*DATASET RECORDS*

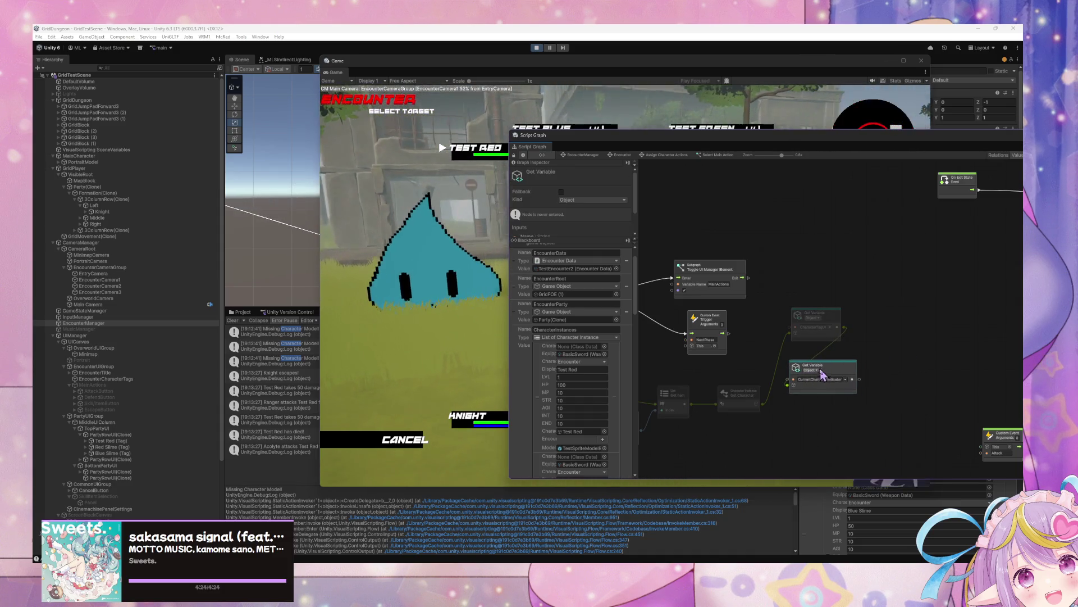
- Add a Game Object Set Active node by searching 't active'
right_click(874, 365)
click(899, 370)
text(game objec)
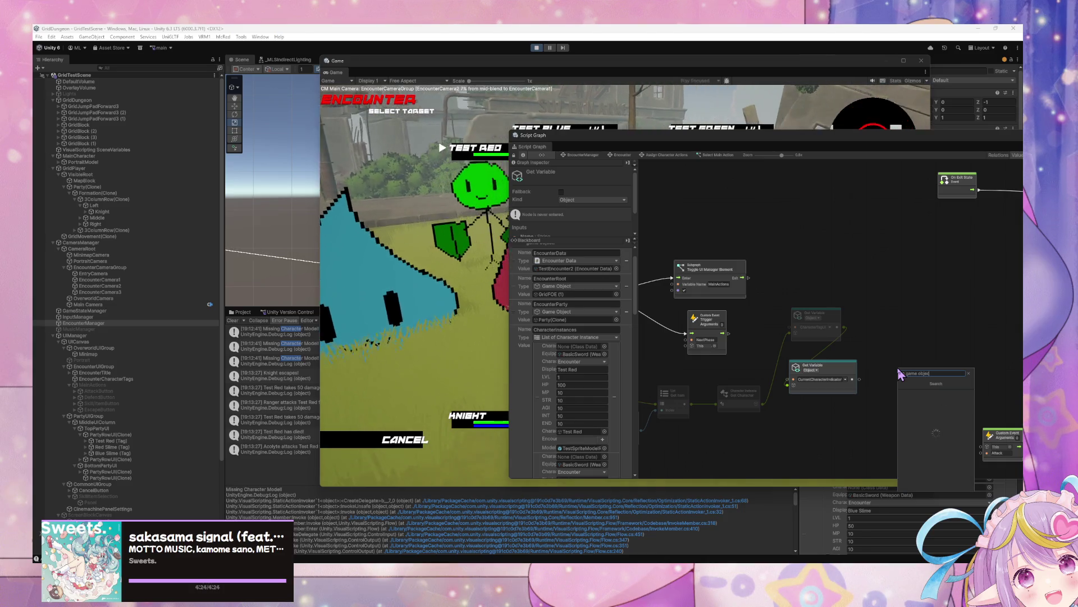
text(t active)
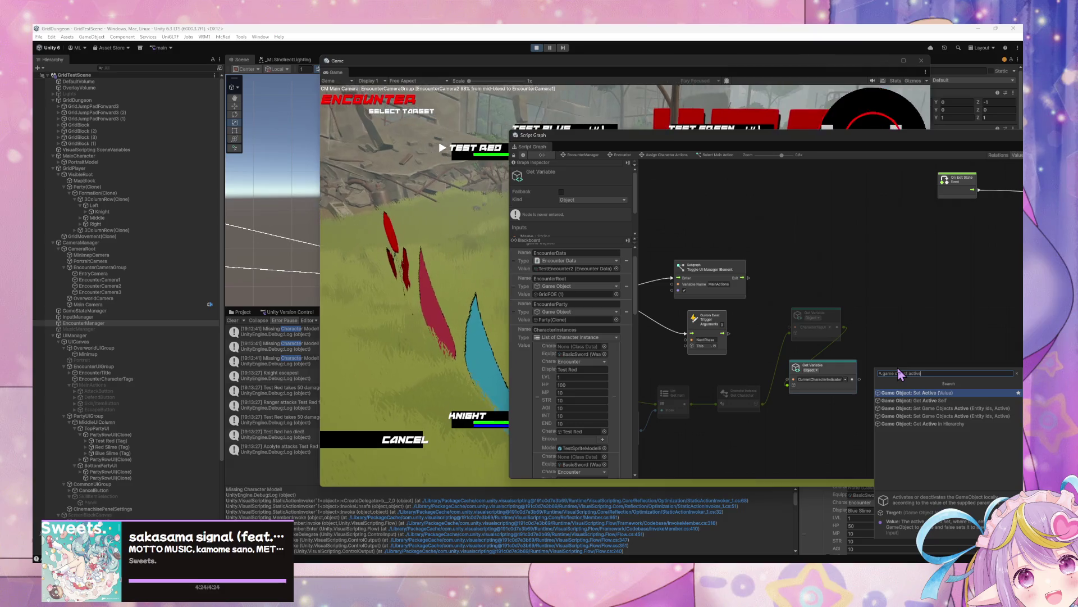
key(Return)
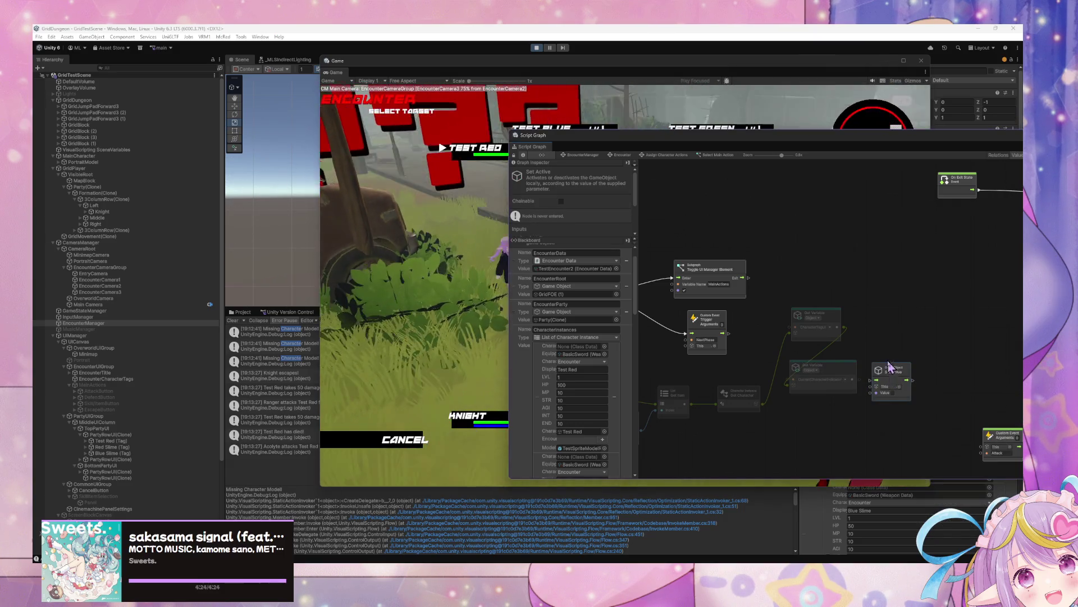
- Raise the Set Active node, lower the Get Variable node, and shift the indicator nodes into a cluster
drag(890, 376, 887, 367)
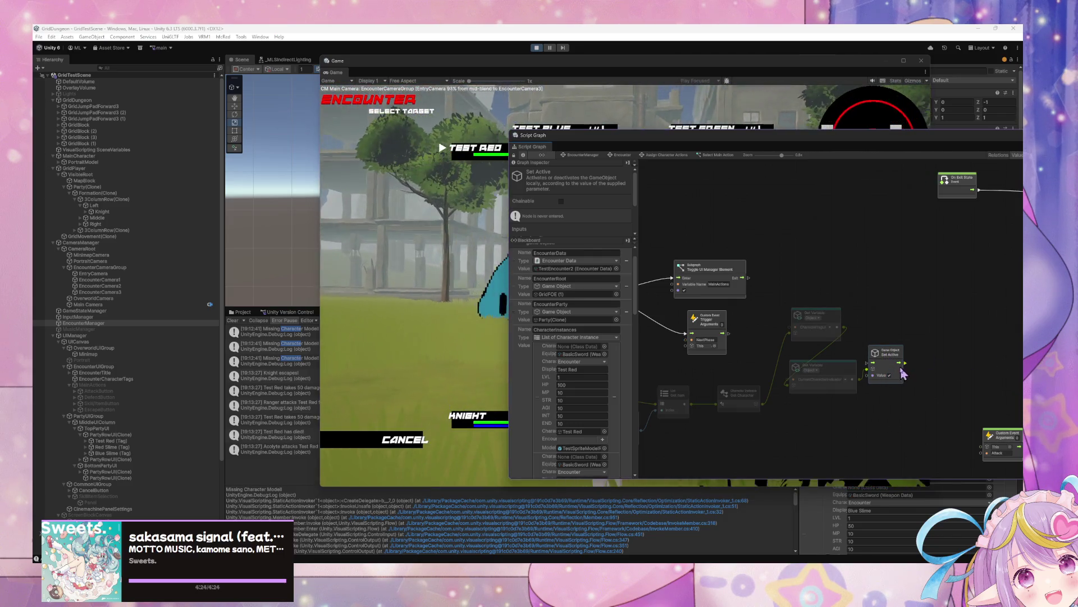
mouse_move(888, 357)
mouse_down()
mouse_move(880, 286)
mouse_move(893, 336)
mouse_up()
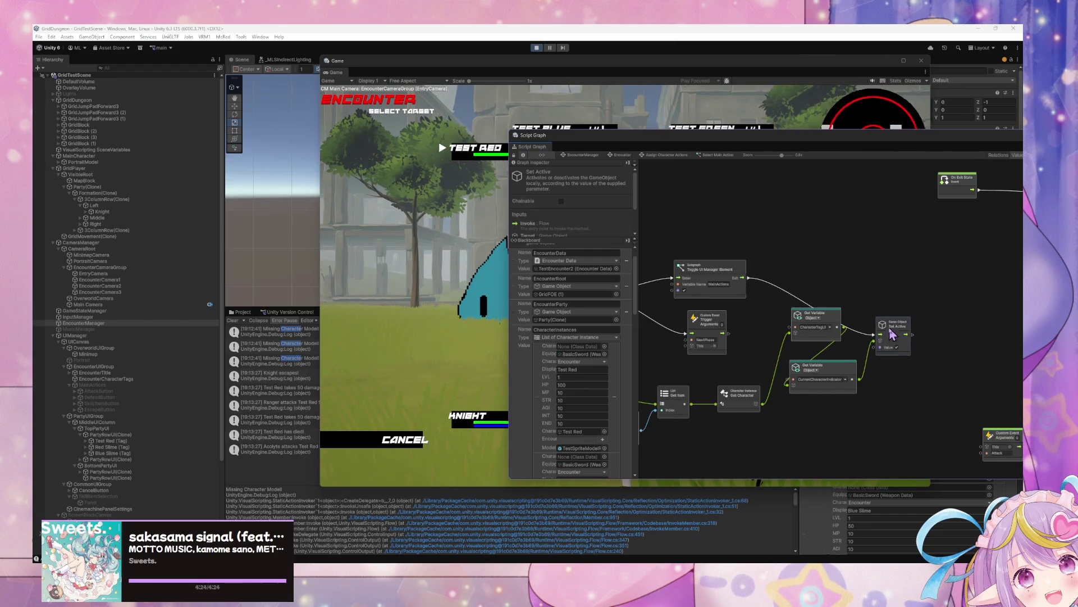
drag(824, 324, 824, 341)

*WHAT TO WORK ON*
Lines before the one containing "click(899, 370)" are not wanted; repeat that line and the rest of the listing exactly, leaving out pictures.

*WRITTEN RESPONSE*
click(899, 370)
text(game objec)
text(t active)
key(Return)
- Raise the Set Active node, lower the Get Variable node, and shift the indicator nodes into a cluster
drag(890, 376, 887, 367)
mouse_move(888, 357)
mouse_down()
mouse_move(880, 286)
mouse_move(893, 336)
mouse_up()
drag(824, 324, 824, 341)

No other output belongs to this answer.